Remove air pockets: Slide a butter knife or headspace tool down the inside of the jar and carefully drag it around the perimeter to release trapped air. Adjust meat if needed to maintain proper headspace.
Clean rims and apply lids: Wipe jar rims with a clean, damp cloth. Place lids on jars and screw bands on fingertip tight.
Load the pressure canner: Using a jar lifter, place jars into the prepared pressure canner, leaving space between jars as recommended by the manufacturer.
Vent the canner: Secure the lid and heat on medium-high until a steady stream of steam escapes. Vent steam for a full 10 minutes.
Bring to pressure: Heat the canner according to the manufacturer’s directions until it reaches the correct pressure for your altitude. Begin timing only once pressure is fully reached and maintained.
Process jars: Pints – 75 minutes; Quarts – 90 minutes. Maintain pressure for the full time.
Cool the canner: Turn off the heat and let the pressure drop naturally until the canner is fully depressurized.
Remove jars: Carefully open the lid away from you and use a jar lifter to remove jars. Place on a towel to cool.
Cool and check seals: Let jars cool undisturbed for 24 hours. Check seals, remove rings, label jars, and store in a cool, dark location.
Notes
Tips & Notes:
No added liquid needed: The venison releases its own juices during canning, filling the jar with flavorful broth.
Do not overpack jars: Leave some space for the meat to settle naturally.
Canner venting: Vent the canner for exactly 10 minutes—no longer.
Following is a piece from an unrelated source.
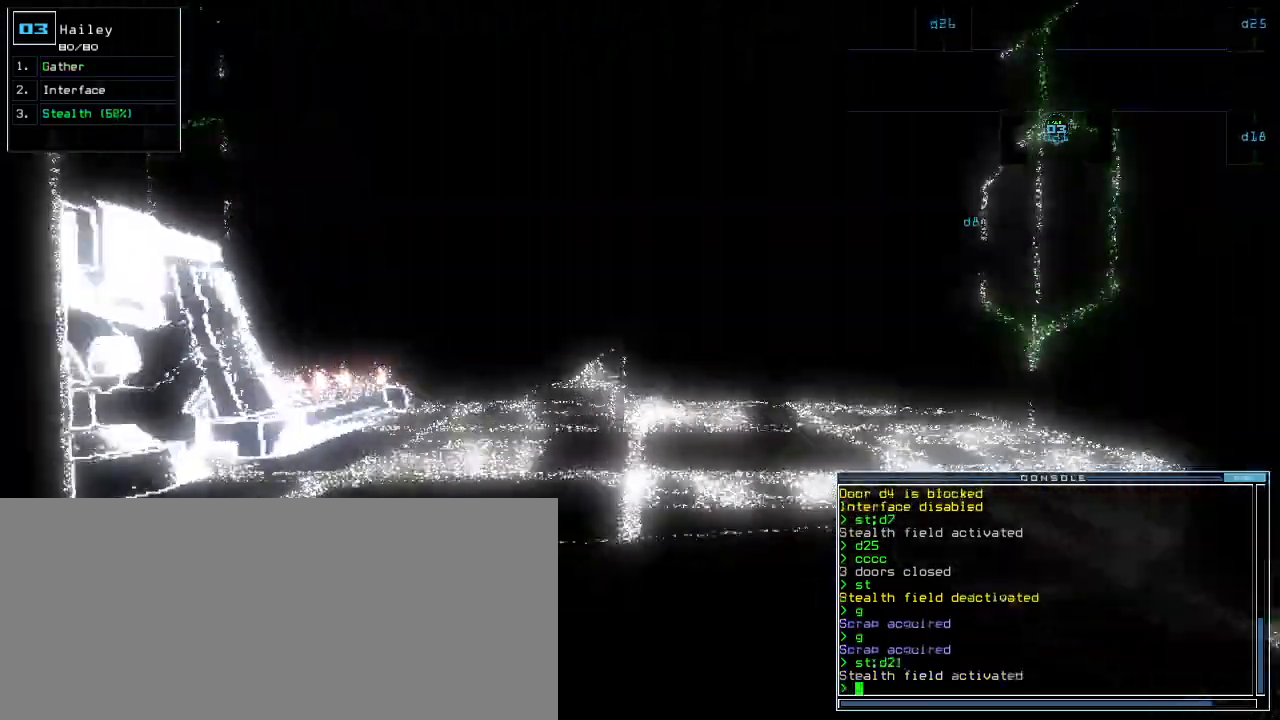
{"keys": ["right", "up"], "events": [[440, "right", "down"]]}
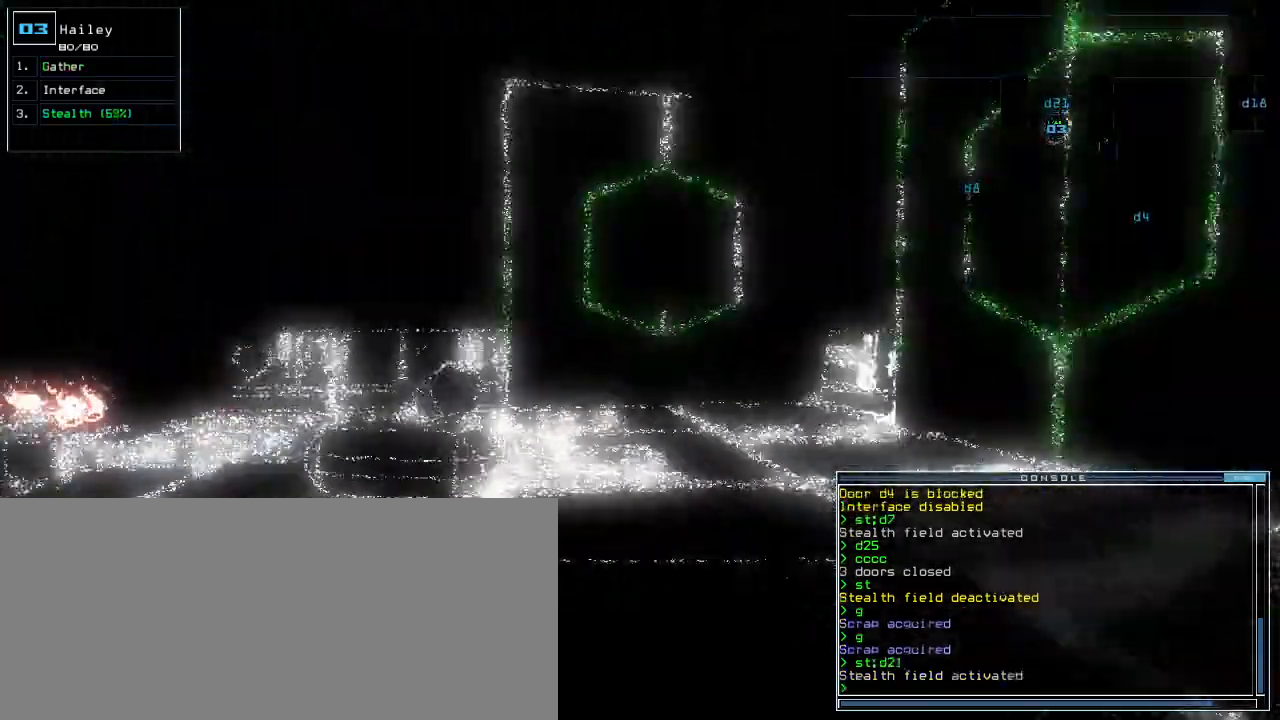
{"keys": ["left", "up"], "events": [[60, "right", "up"], [440, "left", "down"]]}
Processing beyond recommended time can warp the canner.
Salt is optional: Add salt before canning if desired; other seasonings can be added later when cooking.
Jar safety: Warm jars before filling to prevent breakage. Preheating lids in warm water is recommended, but boiling isn’t necessary.
Storage: Keep sealed jars in a cool, dark place. Best quality is within 12–18 months. Always check seals before using.